Village tax levy, mill rate proposed to increase in Ashwaubenon
By Kevin Boneske
ASHWAUBENON – At a joint meeting Tuesday, Nov. 10, the village board and Finance and Personnel Committee backed a budget for next year with a village tax levy of $12,714,769, an increase of $156,251 from the previous year.
The 2021 budget will be up for final consideration Nov. 24 when the Ashwaubenon village board holds a public hearing.
Village President Mary Kardoskee said the budget process has been difficult because of lost revenue with the COVID-19 pandemic and facing a $1.3 million deficit.
“Our development is really going strong, even in the midst of COVID, and we want to continue to spend the village taxpayers’ dollars very wisely,” she said. “All of that being said, to balance the 2021 budget, we do have a slight tax increase and we are also using some of our reserve (funds).”
Kardoskee said next year’s proposed village budget doesn’t cut any services, nor does it defund the public safety department.
Finance Director Greg Wenholz presented next year’s budget, which calls for a municipal tax rate projected at $5.79 per $1,000, an increase of 11 cents, or 2 percent, from the previous year.
Based on the median value of a home in Ashwaubenon having an assessed value of $159,200, Wenholz said the property tax payment to the village would be around $922 with the proposed village tax levy, an increase of about $18.
“I think it’s really important that the residents understand that we don’t take it lightly to raise taxes, but when you break down what you’re getting for services, we’ll compare our services to anyone in this area, dollar for dollar,” he said. “Hands down, I think we’re the best.”
Of the total proposed tax levy, Wenholz reported $9,784,368 (77 percent) is for the general fund, $1.547,850 (12.2 percent) is for referendum bonding, $756,140 (4.7 percent) is for capital projects, $601,411 (5.9 percent) is for debt service and $25,000 (0.2 percent) is for special revenue.

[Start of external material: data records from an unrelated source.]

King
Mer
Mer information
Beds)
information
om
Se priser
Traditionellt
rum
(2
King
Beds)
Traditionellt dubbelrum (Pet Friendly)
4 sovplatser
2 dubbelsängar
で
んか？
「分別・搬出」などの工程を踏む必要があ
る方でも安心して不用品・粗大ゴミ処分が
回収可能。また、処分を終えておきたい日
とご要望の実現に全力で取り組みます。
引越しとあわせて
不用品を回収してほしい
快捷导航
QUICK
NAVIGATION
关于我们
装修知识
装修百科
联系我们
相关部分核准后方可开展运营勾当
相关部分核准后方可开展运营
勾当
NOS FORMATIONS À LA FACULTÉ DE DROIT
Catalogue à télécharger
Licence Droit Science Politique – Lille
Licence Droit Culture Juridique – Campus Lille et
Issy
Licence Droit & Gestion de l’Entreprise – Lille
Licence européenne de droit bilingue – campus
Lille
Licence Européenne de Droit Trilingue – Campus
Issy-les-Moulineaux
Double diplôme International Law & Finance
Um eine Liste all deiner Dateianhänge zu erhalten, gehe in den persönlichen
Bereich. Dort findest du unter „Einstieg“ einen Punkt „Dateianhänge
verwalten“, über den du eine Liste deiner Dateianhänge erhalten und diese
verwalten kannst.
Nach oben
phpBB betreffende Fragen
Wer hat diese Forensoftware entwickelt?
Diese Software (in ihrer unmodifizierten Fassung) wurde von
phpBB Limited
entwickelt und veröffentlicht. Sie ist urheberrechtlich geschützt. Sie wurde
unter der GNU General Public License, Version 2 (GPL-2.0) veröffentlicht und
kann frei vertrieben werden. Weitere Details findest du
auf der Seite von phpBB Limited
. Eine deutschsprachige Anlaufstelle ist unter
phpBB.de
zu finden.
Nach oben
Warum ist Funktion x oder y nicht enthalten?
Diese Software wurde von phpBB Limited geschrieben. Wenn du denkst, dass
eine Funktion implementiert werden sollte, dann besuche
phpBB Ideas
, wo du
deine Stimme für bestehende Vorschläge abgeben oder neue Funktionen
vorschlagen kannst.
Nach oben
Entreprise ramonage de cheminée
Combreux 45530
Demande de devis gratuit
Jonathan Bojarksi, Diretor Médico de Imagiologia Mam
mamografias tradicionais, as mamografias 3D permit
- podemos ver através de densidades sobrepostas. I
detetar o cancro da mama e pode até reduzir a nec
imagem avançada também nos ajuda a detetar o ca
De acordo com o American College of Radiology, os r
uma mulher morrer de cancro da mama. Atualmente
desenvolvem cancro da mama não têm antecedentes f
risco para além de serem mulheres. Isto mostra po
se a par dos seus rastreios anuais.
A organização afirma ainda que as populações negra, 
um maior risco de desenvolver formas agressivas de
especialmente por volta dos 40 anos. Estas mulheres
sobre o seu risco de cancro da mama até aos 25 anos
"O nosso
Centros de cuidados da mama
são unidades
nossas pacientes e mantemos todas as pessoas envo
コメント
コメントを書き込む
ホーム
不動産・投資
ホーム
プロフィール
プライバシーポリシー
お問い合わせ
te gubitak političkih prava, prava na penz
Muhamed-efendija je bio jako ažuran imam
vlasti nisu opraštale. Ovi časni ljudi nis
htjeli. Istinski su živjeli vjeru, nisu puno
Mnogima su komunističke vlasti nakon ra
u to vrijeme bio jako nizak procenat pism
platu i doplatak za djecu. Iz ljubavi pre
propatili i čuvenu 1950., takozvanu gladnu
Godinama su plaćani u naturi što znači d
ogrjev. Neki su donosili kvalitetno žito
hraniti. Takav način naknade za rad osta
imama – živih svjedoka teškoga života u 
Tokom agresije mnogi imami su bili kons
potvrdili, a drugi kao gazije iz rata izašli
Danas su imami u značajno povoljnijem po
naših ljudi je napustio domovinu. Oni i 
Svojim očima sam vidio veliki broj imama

In putting together the village tax levy, he said debt service is the top priority to pay for projects approved in the past.
Wenholz said the village will be able to keep $650,000 in the capital projects levy to go toward road reconstruction for the annual repaving of roads.
To balance next year’s budget, Wenholz said the village is able to take $325,000 out of its reserves and still maintain a fund balance of at least 20 percent of annual general fund expenditures, as called for in village policy.
“We’re sitting at 2019 at the end of the year at about 34 percent,” he said. “Using $325,000 puts us down to about 31 percent.”
Wenholz said the village’s share of room annual room tax is budgeted to drop $100,000 to $325,000.
“The room tax commission has (revenue) projections low through May, but they are projecting numbers back in summer to come right back up,” he said. “For us, the summer months and the fall months are where we get the vast majority of our room tax.”
On the expense side, Wenholz said an across-the-board salary increase of 2 percent is included in the budget for village employees.
“Most communities that are doing wage increases are matching any union increases,” he said. “They do not want their employees who work in a union to not get something, so they’re matching what the corresponding union’s getting.”
Wenholz said he expects the Ashwaubenon Public Safety Officers’ Association, which has been working under the terms of its previous collective bargaining agreement that expired at the end of last year, to receive a similar salary increase.
Ashwaubenon also hired a new village manager, who will be responsible for figuring out the village’s human resources services, for which $50,000 is budgeted for next year to contract out those services.
The village manager position has remained vacant since Allison Swanson’s resignation in July.
Kardoskee said the village is also moving forward to hire a clerk with the position no longer being elected following board action to change the charter ordinance along with the upcoming resignation of Village Clerk-Treasurer Patrick Moynihan Jr., who will become Brown County’s clerk in January.
Of the $16,384,357 in budgeted general fund expenditures for next year, the categories with the four largest amounts include $8,387,435 for public safety, followed by $2,558,231 for public works, $2,511,271 for general government and $1,931,459 for parks, recreation and forestry.